The problems with the open stance are numerous and I do not recommend using this stance unless you are a more advanced player or you do not have enough time to get into a neutral stance. There is a tendency to swing horizontally since the stance is facing the net instead of towards the side fence.


This means the momentum of the player will be pulling them to the left instead of towards the net after they hit the ball. Hover over the below image to see this occur.


This makes it very difficult for someone to play an attacking style and come forward (to the net). It will be very difficult to quickly stop the bodies momentum from moving left and to start moving forward before their opponent hits the next ball back to them.

This is one reason why pros do not come to the net as much anymore as many pros use open stances most of the time.

This pulling to the left will generally force non advanced players to swing horizontally instead of vertically and make them miss many more shots as they will not extend the racquet out towards the target for long enough.


Also if they are playing someone who hits the ball really hard they may not have the time to turn their body and run to their right to hit a wide forehand if their body is pulling to the left.


It will take much longer to turn that way then if they end up square to the net.


Players are also less likely to transfer their weight forward since they do not need to step. Oftentimes they will just hit off the back foot meaning they will lose a huge power source (forward weight transfer).

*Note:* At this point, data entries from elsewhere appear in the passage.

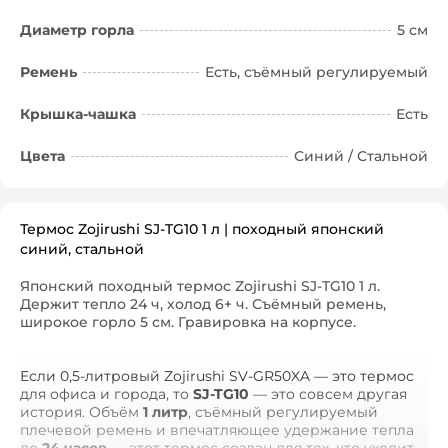
Диаметр горла
5 см
Ремень
Есть, съёмный регулируемый
Крышка-чашка
Есть
Цвета
Синий / Стальной
Термос Zojirushi SJ-TG10 1 л | походный японский
синий, стальной
Японский походный термос Zojirushi SJ-TG10 1 л.
Держит тепло 24 ч, холод 6+ ч. Съёмный ремень,
широкое горло 5 см. Гравировка на корпусе.
Если 0,5-литровый Zojirushi SV-GR50XA — это термос
для офиса и города, то
SJ-TG10
— это совсем другая
история. Объём
1 литр
, съёмный регулируемый
плечевой ремень и впечатляющее удержание тепла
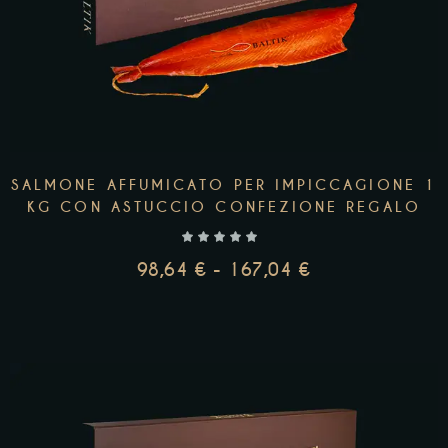
SALMONE AFFUMICATO PER IMPICCAGIONE 1
KG CON ASTUCCIO CONFEZIONE REGALO
98,64
€
-
167,04
€
AGGIUNGI AL CARRELLO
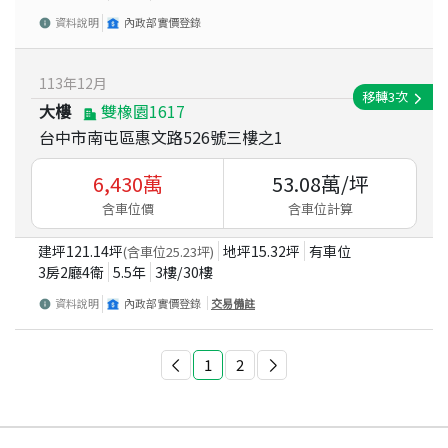
資料說明
內政部實價登錄
113
年
12
月
移轉
3
次
大樓
雙橡園1617
台中市南屯區惠文路526號三樓之1
6,430
萬
53.08
萬/坪
含車位價
含車位計算
建坪
121.14
坪
地坪
15.32
坪
有車位
(含車位
25.23
坪)
3房2廳4衛
5.5
年
3
樓/
30
樓
資料說明
內政部實價登錄
交易備註
1
2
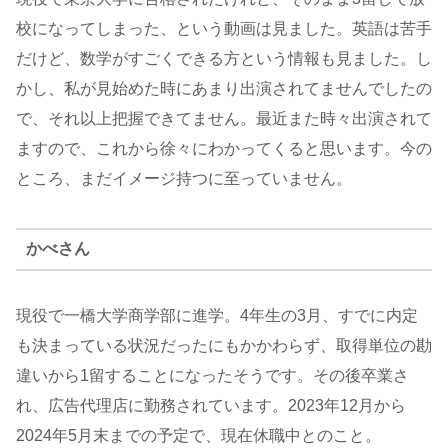
校になってしまった、という動画は見ました。英語は苦手
だけど、数学がすごくできる方という情報も見ました。し
かし、私が見始めた時にあまり出演されてませんでしたの
で、それ以上把握できてません。最近また時々出演されて
ますので、これから徐々にわかってくると思います。今の
ところ、まだイメージ持つに至っていません。
かべさん
現役で一橋大学商学部に進学。4年生の3月、すでに内定
も決まっている状況だったにもかかわらず、取得単位の勘
違いから1留することになったそうです。その後卒業さ
れ、広告代理店に勤務されています。2023年12月から
2024年5月末までの予定で、現在休職中とのこと。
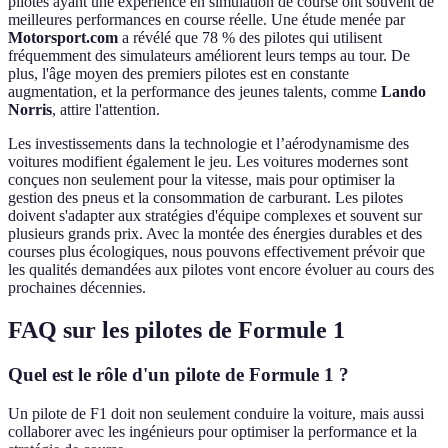
pilotes ayant une expérience en simulation de course ont souvent de
meilleures performances en course réelle. Une étude menée par
Motorsport.com
a révélé que 78 % des pilotes qui utilisent
fréquemment des simulateurs améliorent leurs temps au tour. De
plus, l'âge moyen des premiers pilotes est en constante
augmentation, et la performance des jeunes talents, comme
Lando
Norris
, attire l'attention.
Les investissements dans la technologie et l’aérodynamisme des
voitures modifient également le jeu. Les voitures modernes sont
conçues non seulement pour la vitesse, mais pour optimiser la
gestion des pneus et la consommation de carburant. Les pilotes
doivent s'adapter aux stratégies d'équipe complexes et souvent sur
plusieurs grands prix. Avec la montée des énergies durables et des
courses plus écologiques, nous pouvons effectivement prévoir que
les qualités demandées aux pilotes vont encore évoluer au cours des
prochaines décennies.
FAQ sur les pilotes de Formule 1
Quel est le rôle d'un pilote de Formule 1 ?
Un pilote de F1 doit non seulement conduire la voiture, mais aussi
collaborer avec les ingénieurs pour optimiser la performance et la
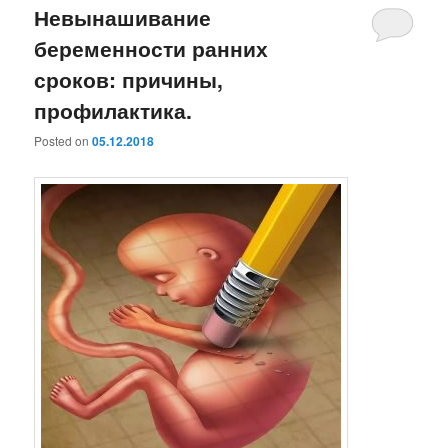
Невынашивание
беременности ранних
сроков: причины,
профилактика.
Posted on
05.12.2018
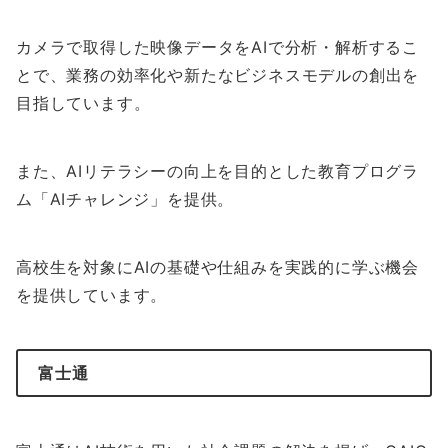
カメラで取得した映像データをAIで分析・解析するこ
とで、業務の効率化や新たなビジネスモデルの創出を
目指しています。
また、AIリテラシーの向上を目的とした教育プログラ
ム「AIチャレンジ」を提供。
高校生を対象にAIの基礎や仕組みを実践的に学ぶ機会
を提供しています。
富士通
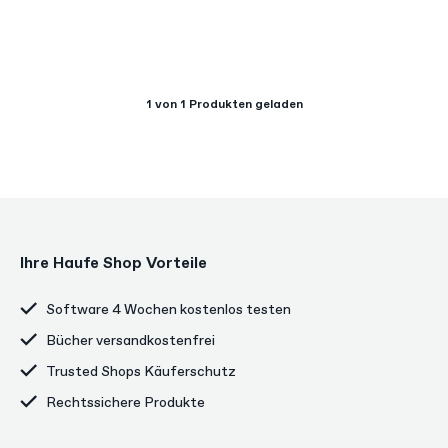
1
von 1 Produkten geladen
Ihre Haufe Shop Vorteile
Software 4 Wochen kostenlos testen
Bücher versandkostenfrei
Trusted Shops Käuferschutz
Rechtssichere Produkte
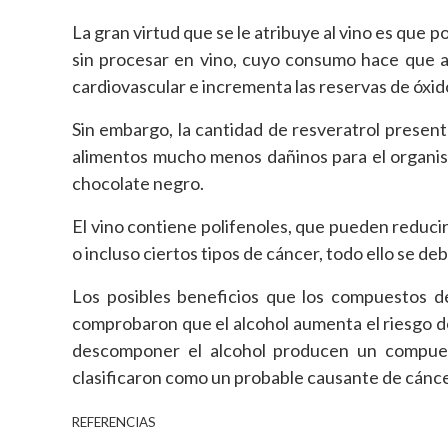
La gran virtud que se le atribuye al vino es que 
sin procesar en vino, cuyo consumo hace que a
cardiovascular e incrementa las reservas de óxido
Sin embargo, la cantidad de resveratrol presen
alimentos mucho menos dañinos para el organis
chocolate negro.
El vino contiene polifenoles, que pueden reduc
o incluso ciertos tipos de cáncer, todo ello se de
Los posibles beneficios que los compuestos de
comprobaron que el alcohol aumenta el riesgo 
descomponer el alcohol producen un compuest
clasificaron como un probable causante de cánce
REFERENCIAS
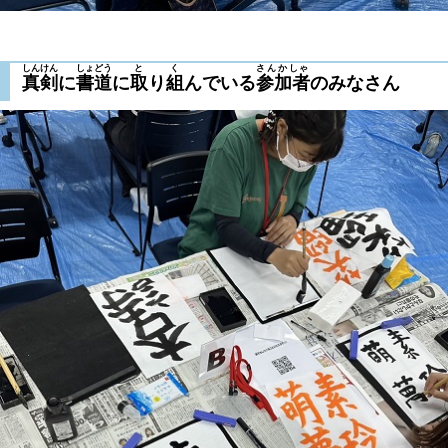
しんけん
しょどう
と
く
さんかしゃ
真剣
に
書道
に
取
り
組
んでいる
参加者
のみなさん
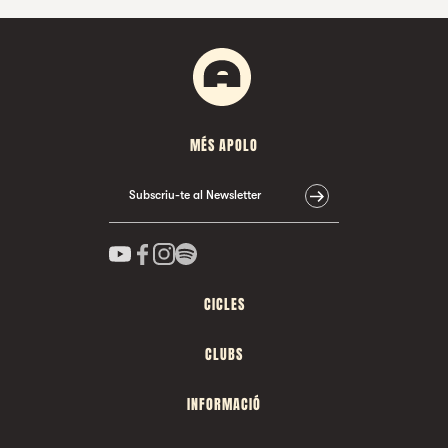
MÉS APOLO
Subscriu-te al Newsletter
CICLES
CLUBS
INFORMACIÓ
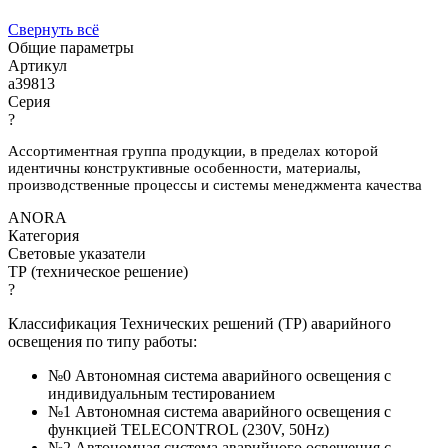
Свернуть всё
Общие параметры
Артикул
a39813
Серия
?
Ассортиментная группа продукции, в пределах которой
идентичны конструктивные особенности, материалы,
производственные процессы и системы менеджмента качества
ANORA
Категория
Световые указатели
ТР (техническое решение)
?
Классификация Технических решений (ТР) аварийного
освещения по типу работы:
№0 Автономная система аварийного освещения с
индивидуальным тестированием
№1 Автономная система аварийного освещения с
функцией TELECONTROL (230V, 50Hz)
№2 Автономная система аварийного освещения с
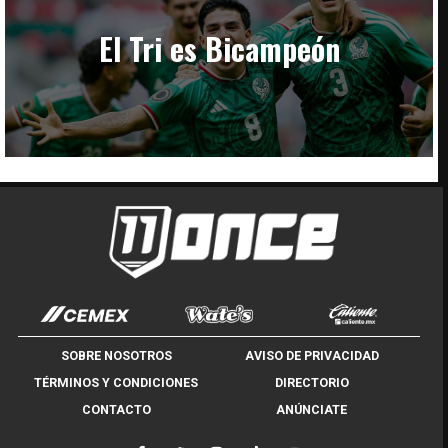
El Tri es Bicampeón
SOBRE NOSOTROS
AVISO DE PRIVACIDAD
TÉRMINOS Y CONDICIONES
DIRECTORIO
CONTACTO
ANÚNCIATE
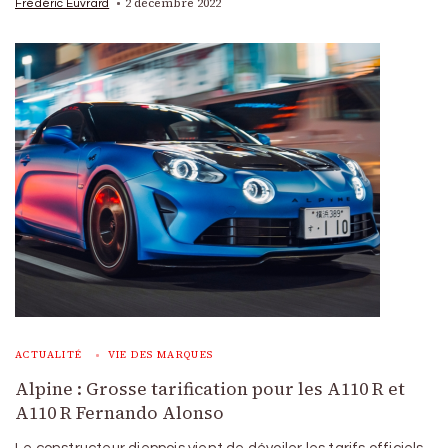
2 décembre 2022
Frédéric Euvrard
ACTUALITÉ
VIE DES MARQUES
Alpine : Grosse tarification pour les A110 R et
A110 R Fernando Alonso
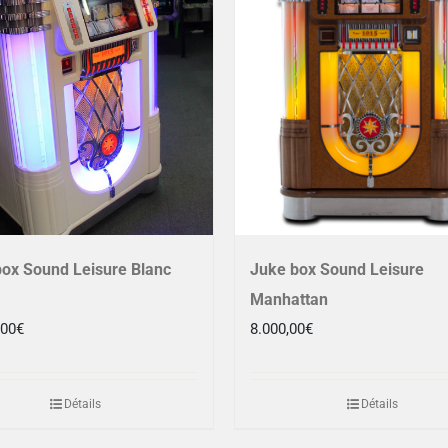
ox Sound Leisure Blanc
Juke box Sound Leisure
Manhattan
,00
€
8.000,00
€
Détails
Détails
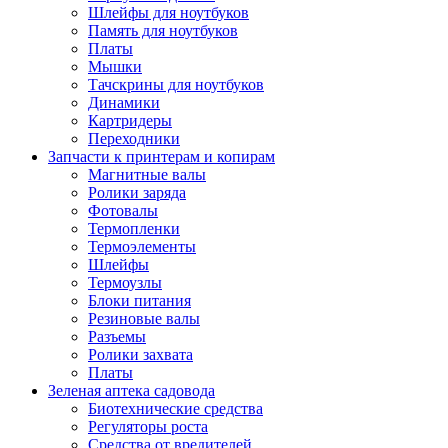
Шлейфы для ноутбуков
Память для ноутбуков
Платы
Мышки
Тачскрины для ноутбуков
Динамики
Картридеры
Переходники
Запчасти к принтерам и копирам
Магнитные валы
Ролики заряда
Фотовалы
Термопленки
Термоэлементы
Шлейфы
Термоузлы
Блоки питания
Резиновые валы
Разъемы
Ролики захвата
Платы
Зеленая аптека садовода
Биотехнические средства
Регуляторы роста
Средства от вредителей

This can also allow them to hit the ball later and more into their body further limiting their power


It is also difficult for some players to hit the ball to the right from an open stance as their momentum will pull the ball to the left somewhat.


Lots of times these players will actually hit the ball to the middle of the court instead of to the right


This is not a problem if you track out correctly and keep your swing vertical, but once again this is hard to do unless you have already mastered the forehand.

Truthfully, for almost all recreational players, there is no need to hit open stance as they rarely play against opponents who hit the ball so hard that they don’t have sufficient time to get into a neutral stance. The benefits of the open stance for this level of player does not outweigh the drawbacks of it.

Neutral Stance


A neutral stance is one where the front foot is even with the back foot.


This is the optimal stance for attacking players and gives the most options to any player. A neutral stance allows the weight to come forward as the player swings instead of to their left. Hover over the image to see Roger Federer using a neutral stance to get forward towards the net.

Notice how much further into the court a neutral stance gets a player compared to being pulled to the left with an open stance.


This gives a much more natural and easy to use power source as the weight will start shifting forward during and after the step. Hover over the below image to see the weight shifting forward.

Transferring the weight forward in the direction of where the ball is going will give a much more powerful shot then if the weight shift is to the left away from where the ball is going like typically happens with an open stance.

It also is better for getting to the net since the players weight will already be moving in that direction.


Neutral stances also help keep the swing vertically making it more likely to go over the net and makes it easier to direct the ball to any part of the court


as the body is not inhibiting the swing in any way.

There are two main drawback of the neutral stance. It is not always easy to step forward if someone hits the ball hard. It is oftentimes easier to keep the front foot where it is and just swing as this takes much less time then stepping forward.


It is also not a good stance to use if pulled out really wide for the ball as an extra step or two will need to be taken to recover and and extra step is needed to hit the ball.


For these reasons I recommend learning the neutral stance first, then, as you get more advanced and play people who hit the ball harder or who are able to pull you out wide learn to hit the ball using both a neutral and open stance. All good players use both stances.